By this metric, ServiceNow, Inc. (NOW) is the more undervalued stock at a PEG of 0. 31x versus Adobe Inc. 's 1. 17x. A PEG below 1. 0 is traditionally considered the threshold for growth-adjusted undervaluation. On forward earnings alone, Adobe Inc. (ADBE) trades at 10. 6x forward P/E versus 21. 4x for ServiceNow, Inc. — 10. 8x cheaper on a one-year earnings basis. Analyst consensus price targets imply the most upside for NOW: 70. 2% to $151. 52.
08Which pays a better dividend — ADBE or NOW?
None of the stocks in this comparison currently pay a material dividend.
All are effectively zero-yield and should be held for capital appreciation rather than income.
09Is ADBE or NOW better for a retirement portfolio?
For long-horizon retirement investors, Adobe Inc.
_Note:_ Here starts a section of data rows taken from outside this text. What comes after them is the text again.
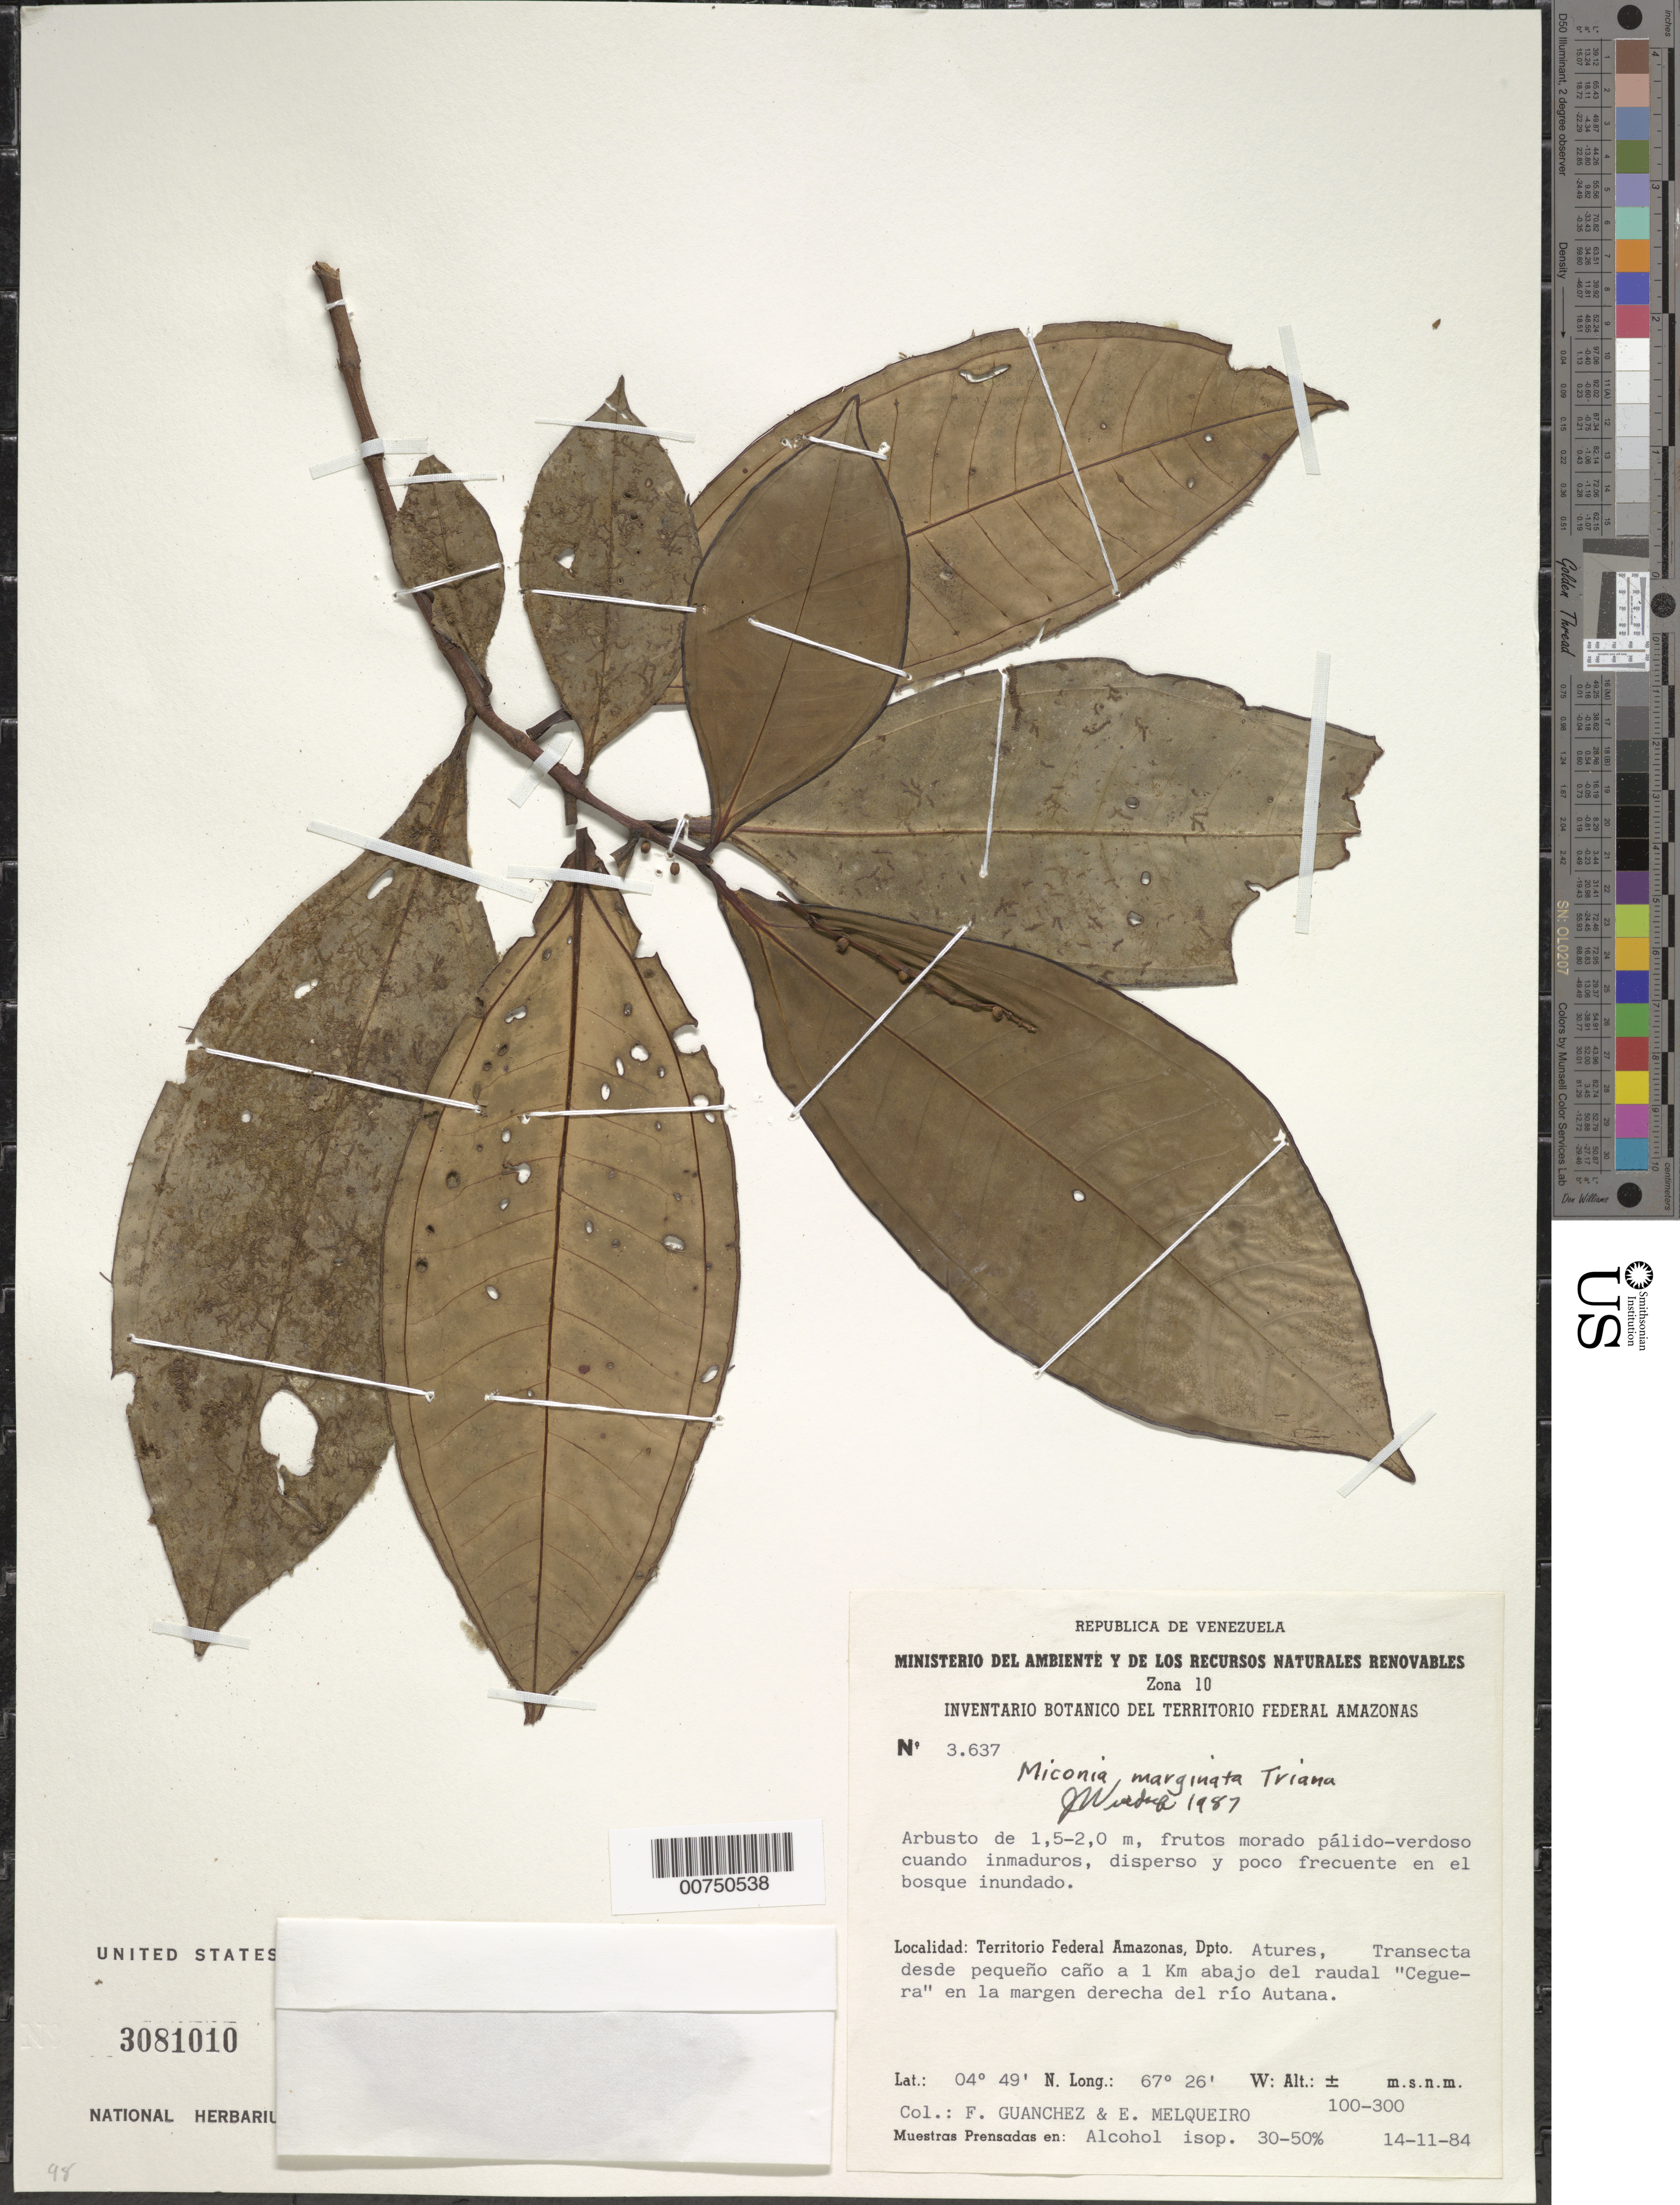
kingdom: Plantae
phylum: Tracheophyta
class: Magnoliopsida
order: Myrtales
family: Melastomataceae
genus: Miconia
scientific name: Miconia marginata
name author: Triana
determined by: Wurdack, John J., (US), US (UNITED STATES)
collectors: F. Guánchez M. & E. Melqueiro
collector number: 3637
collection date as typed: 14-Nov-84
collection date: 1984-11-14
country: Venezuela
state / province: Amazonas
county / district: Atures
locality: Río Autana, en la margen derecha, transecto desde pequeno cano a 1 km abajo del raudal "Ceguera"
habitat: Bosque inundado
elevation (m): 100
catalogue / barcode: US 3081010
(ADBE) is the stronger choice — it scores higher on the combination of lower volatility, dividend reliability, and long-term compounding (low volatility (β 0. 74), +165. 3% 10Y return). Both have compounded well over 10 years (ADBE: +165. 3%, NOW: +32. 4%), confirming both are viable long-term holds — but the lower-volatility option typically results in less emotional selling during corrections. Retirement portfolios generally favour predictability over maximum returns. Consult a financial advisor before making allocation decisions.
10What are the main differences between ADBE and NOW?
Both stocks operate in the Technology sector, making this a peer-level intra-sector comparison — the same macro tailwinds and headwinds will affect both.
In terms of investment character: ADBE is a mid-cap deep-value stock; NOW is a mid-cap high-growth stock. These fundamental differences mean investors should not choose between them on a single metric — the "better stock" depends entirely on which of these characteristics aligns with your investment strategy.